Eventually, almost $100 billion was raised for a startup investing vehicle known as the Vision Fund, which brought untold chaos to the technology sector. Silicon Valley’s biggest funds before then were no bigger than a few billion dollars, and SoftBank was ready to outbid them all to lead blockbuster investment rounds. Michael Moritz, lead partner at Sequoia Capital at the time, likened Son’s arsenal of capital to Kim Jong Un’s intercontinental ballistic missiles. Did Son care? Barber thinks not.

But as previous cycles in Son’s life dictate, the flurry of enthusiasm is typically followed by failure. Though he proved himself to be ruthless in the $32 billion acquisition of chip designer Arm in 2016 — its shares are up almost 200% since being re-listed last year — he would fall prey to the charms of WeWork cofounder Adam Neumann.

The Israeli entrepreneur, who Son invited into the back of a taxi while en route to see Donald Trump, would eventually cause him trouble. Billions of dollars of investment were burned as the office space company masquerading as a tech one fell apart. A SoftBank bailout of WeWork cost $9.5 billion in 2019.

It wasn’t the only blunder. SoftBank-backed Wirecard imploded after the Financial Times exposed large-scale fraud at the German payments provider. Greensill Capital, a supply chain finance firm that fell apart, forced the Vision Fund to write down a $1.5 billion investment.

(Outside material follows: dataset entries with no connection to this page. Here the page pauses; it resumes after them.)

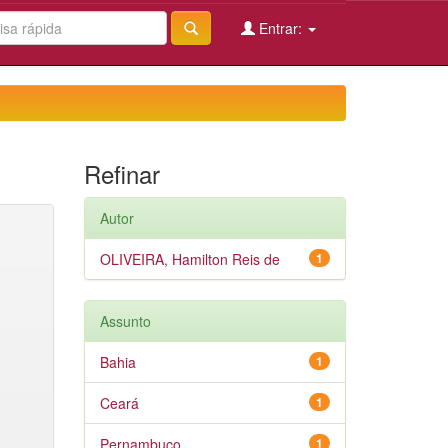
Entrar:
Refinar
Autor
OLIVEIRA, Hamilton Reis de
1
Assunto
Bahia
1
Ceará
1
Pernambuco
1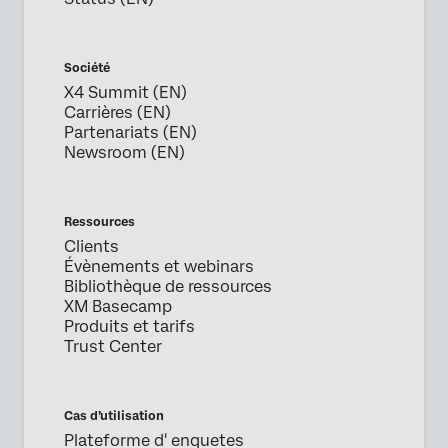
Société
X4 Summit (EN)
Carrières (EN)
Partenariats (EN)
Newsroom (EN)
Ressources
Clients
Évènements et webinars
Bibliothèque de ressources
XM Basecamp
Produits et tarifs
Trust Center
Cas d’utilisation
Plateforme d' enquetes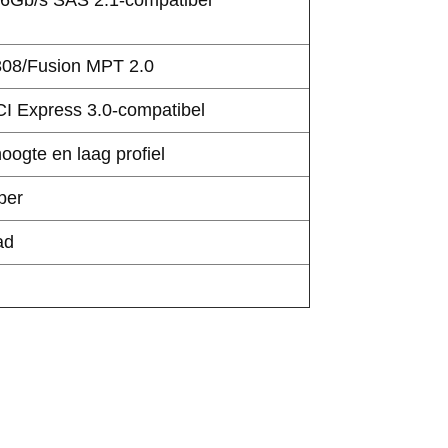
08/Fusion MPT 2.0
CI Express 3.0-compatibel
hoogte en laag profiel
per
ad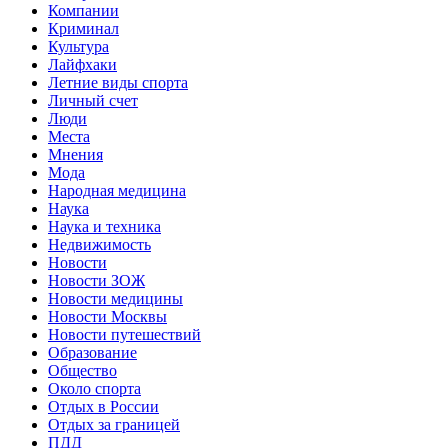
Компании
Криминал
Культура
Лайфхаки
Летние виды спорта
Личный счет
Люди
Места
Мнения
Мода
Народная медицина
Наука
Наука и техника
Недвижимость
Новости
Новости ЗОЖ
Новости медицины
Новости Москвы
Новости путешествий
Образование
Общество
Около спорта
Отдых в России
Отдых за границей
ПДД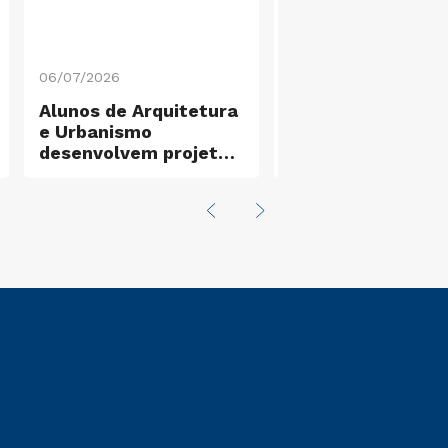
06/07/2026
25/06/2026
Alunos de Arquitetura
Estudantes de
e Urbanismo
Biomedicina real
desenvolvem projetos
visita técnica ao
com impacto social
Conselho Regiona
para o Tatuapé
área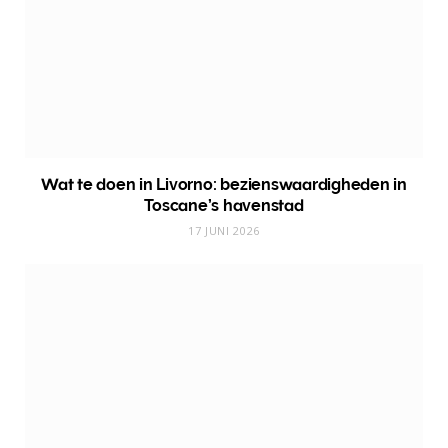
Wat te doen in Livorno: bezienswaardigheden in
Toscane’s havenstad
17 JUNI 2026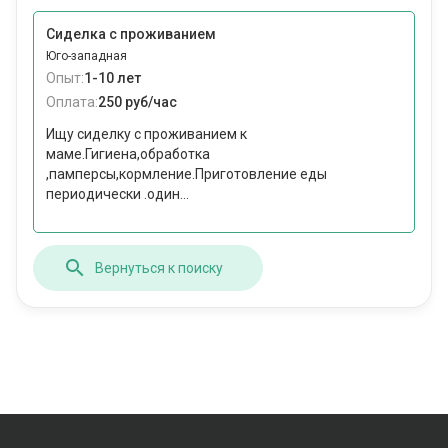
Сиделка с проживанием
Юго-западная
Опыт:
1-10 лет
Оплата:
250 руб/час
Ищу сиделку с проживанием к
маме.Гигиена,обработка
,памперсы,кормление.Приготовление еды
периодически .один...
Вернуться к поиску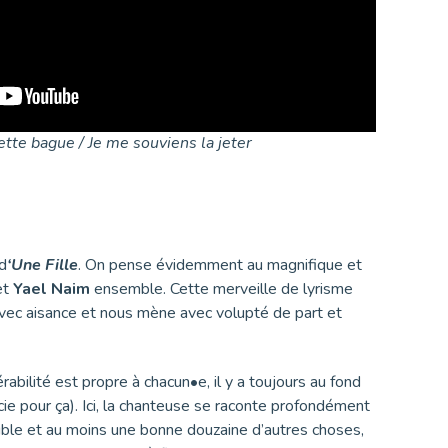
cette bague / Je me souviens la jeter
 d
‘Une Fille
. On pense évidemment au magnifique et
et
Yael Naim
ensemble. Cette merveille de lyrisme
 avec aisance et nous mène avec volupté de part et
abilité est propre à chacun•e, il y a toujours au fond
ie pour ça). Ici, la chanteuse se raconte profondément
ensible et au moins une bonne douzaine d’autres choses,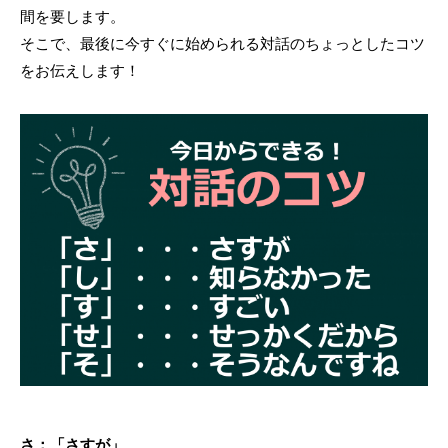
間を要します。
そこで、最後に今すぐに始められる対話のちょっとしたコツ
をお伝えします！
さ：「さすが」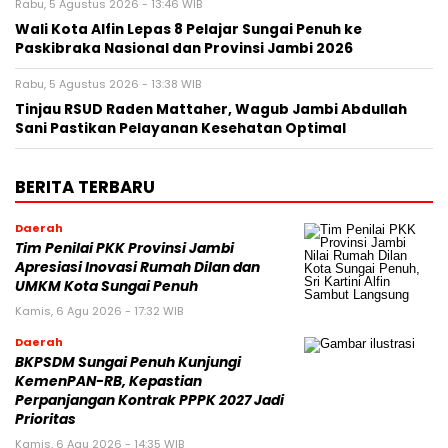
Rabu, 5 Agustus 2026 - 13:46 WIB
Wali Kota Alfin Lepas 8 Pelajar Sungai Penuh ke
Paskibraka Nasional dan Provinsi Jambi 2026
Rabu, 5 Agustus 2026 - 13:38 WIB
Tinjau RSUD Raden Mattaher, Wagub Jambi Abdullah
Sani Pastikan Pelayanan Kesehatan Optimal
BERITA TERBARU
Daerah
Tim Penilai PKK Provinsi Jambi
Apresiasi Inovasi Rumah Dilan dan
UMKM Kota Sungai Penuh
Kamis, 6 Agu 2026 - 17:32 WIB
Daerah
BKPSDM Sungai Penuh Kunjungi
KemenPAN-RB, Kepastian
Perpanjangan Kontrak PPPK 2027 Jadi
Prioritas
Kamis, 6 Agu 2026 - 14:35 WIB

Defending his track record in 2020, Son said Jesus was misunderstood.

Masayoshi Son has battled ups and downs in his career.

As the misfires have mounted, critics have put Son’s successful bets over the years down to luck. In Barber’s view, the picture is more complicated. He told B-17 that he sees an “intelligent brain thinking ahead, anticipating,” but also a reckless impulse to “put a chip on every board.” There is a visionary that co-exists with a “gambling addict.”

Barber’s book comes at a critical juncture. Since the launch of ChatGPT, the technology industry has made artificial intelligence its central focus, with an arms race underway among global companies wanting to make smarter versions of the technology. For Son, an AI obsessive long before the current era of generative AI chatbots, it’s a moment that seems tailor-made to his desires. But he has been slow to match that with the bold bets he has become known for.

While SoftBank oversaw Arm’s IPO in September 2023 and acquired chip firm Graphcore in July, it has not yet invested in companies developing the large language models powering the current boom, such as OpenAI or Anthropic. In 2019, it dumped its nearly 5% stake in Nvidia, the chip giant now worth over $3 trillion.

Still, it’s hard not to see a splurge coming soon. In June, the SoftBank boss told shareholders past investments were “just a warm-up” for the AI era. It’s no surprise to Barber, who sees Son as never satisfied.

“He’s definitely got another act,” Barber said. “There’s no question.”